Entrées extraites:

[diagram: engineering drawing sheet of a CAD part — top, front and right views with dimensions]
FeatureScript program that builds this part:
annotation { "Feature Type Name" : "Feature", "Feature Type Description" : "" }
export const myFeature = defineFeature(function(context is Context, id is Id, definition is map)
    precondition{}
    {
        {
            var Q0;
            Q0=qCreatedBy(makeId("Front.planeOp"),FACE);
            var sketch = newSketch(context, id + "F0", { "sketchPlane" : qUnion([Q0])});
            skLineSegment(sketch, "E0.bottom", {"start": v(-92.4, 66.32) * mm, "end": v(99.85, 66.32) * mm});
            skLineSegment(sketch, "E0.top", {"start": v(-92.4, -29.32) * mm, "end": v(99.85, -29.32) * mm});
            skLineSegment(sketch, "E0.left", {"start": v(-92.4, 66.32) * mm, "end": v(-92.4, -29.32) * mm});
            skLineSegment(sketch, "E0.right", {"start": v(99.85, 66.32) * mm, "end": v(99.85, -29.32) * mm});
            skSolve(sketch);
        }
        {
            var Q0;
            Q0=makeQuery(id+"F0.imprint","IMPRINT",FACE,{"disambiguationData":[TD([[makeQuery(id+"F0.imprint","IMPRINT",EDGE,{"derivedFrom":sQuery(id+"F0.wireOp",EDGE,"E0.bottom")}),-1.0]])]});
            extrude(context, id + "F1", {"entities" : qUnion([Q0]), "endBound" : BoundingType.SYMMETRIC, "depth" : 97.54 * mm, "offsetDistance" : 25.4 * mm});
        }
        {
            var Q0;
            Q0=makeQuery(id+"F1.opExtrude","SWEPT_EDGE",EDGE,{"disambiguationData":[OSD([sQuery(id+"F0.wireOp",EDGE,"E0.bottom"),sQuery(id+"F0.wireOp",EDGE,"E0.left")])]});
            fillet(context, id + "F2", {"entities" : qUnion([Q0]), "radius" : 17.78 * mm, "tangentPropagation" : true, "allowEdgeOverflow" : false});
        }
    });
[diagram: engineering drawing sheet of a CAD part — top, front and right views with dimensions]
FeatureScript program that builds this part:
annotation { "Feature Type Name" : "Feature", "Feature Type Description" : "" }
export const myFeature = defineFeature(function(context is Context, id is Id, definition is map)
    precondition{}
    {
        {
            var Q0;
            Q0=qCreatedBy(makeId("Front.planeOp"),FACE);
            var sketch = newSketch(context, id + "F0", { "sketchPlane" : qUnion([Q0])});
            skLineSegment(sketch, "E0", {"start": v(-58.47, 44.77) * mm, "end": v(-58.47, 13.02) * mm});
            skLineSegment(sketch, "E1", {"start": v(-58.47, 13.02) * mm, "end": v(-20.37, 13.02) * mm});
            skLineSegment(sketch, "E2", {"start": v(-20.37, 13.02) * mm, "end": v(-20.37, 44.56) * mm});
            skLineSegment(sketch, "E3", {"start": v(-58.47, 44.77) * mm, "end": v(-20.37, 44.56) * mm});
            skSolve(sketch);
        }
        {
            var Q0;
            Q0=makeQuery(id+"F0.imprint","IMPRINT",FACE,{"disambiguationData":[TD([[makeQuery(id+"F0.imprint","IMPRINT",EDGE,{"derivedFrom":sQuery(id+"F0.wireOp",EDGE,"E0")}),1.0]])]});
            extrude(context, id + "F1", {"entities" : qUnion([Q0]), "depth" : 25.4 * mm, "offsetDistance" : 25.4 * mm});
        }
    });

Objectif poursuivi:
Relevez chacune des lignes de la liste ci-dessus où figure la chaîne « disambiguationData ».

Solution proposée:
            Q0=makeQuery(id+"F0.imprint","IMPRINT",FACE,{"disambiguationData":[TD([[makeQuery(id+"F0.imprint","IMPRINT",EDGE,{"derivedFrom":sQuery(id+"F0.wireOp",EDGE,"E0.bottom")}),-1.0]])]});
            Q0=makeQuery(id+"F1.opExtrude","SWEPT_EDGE",EDGE,{"disambiguationData":[OSD([sQuery(id+"F0.wireOp",EDGE,"E0.bottom"),sQuery(id+"F0.wireOp",EDGE,"E0.left")])]});
            Q0=makeQuery(id+"F0.imprint","IMPRINT",FACE,{"disambiguationData":[TD([[makeQuery(id+"F0.imprint","IMPRINT",EDGE,{"derivedFrom":sQuery(id+"F0.wireOp",EDGE,"E0")}),1.0]])]});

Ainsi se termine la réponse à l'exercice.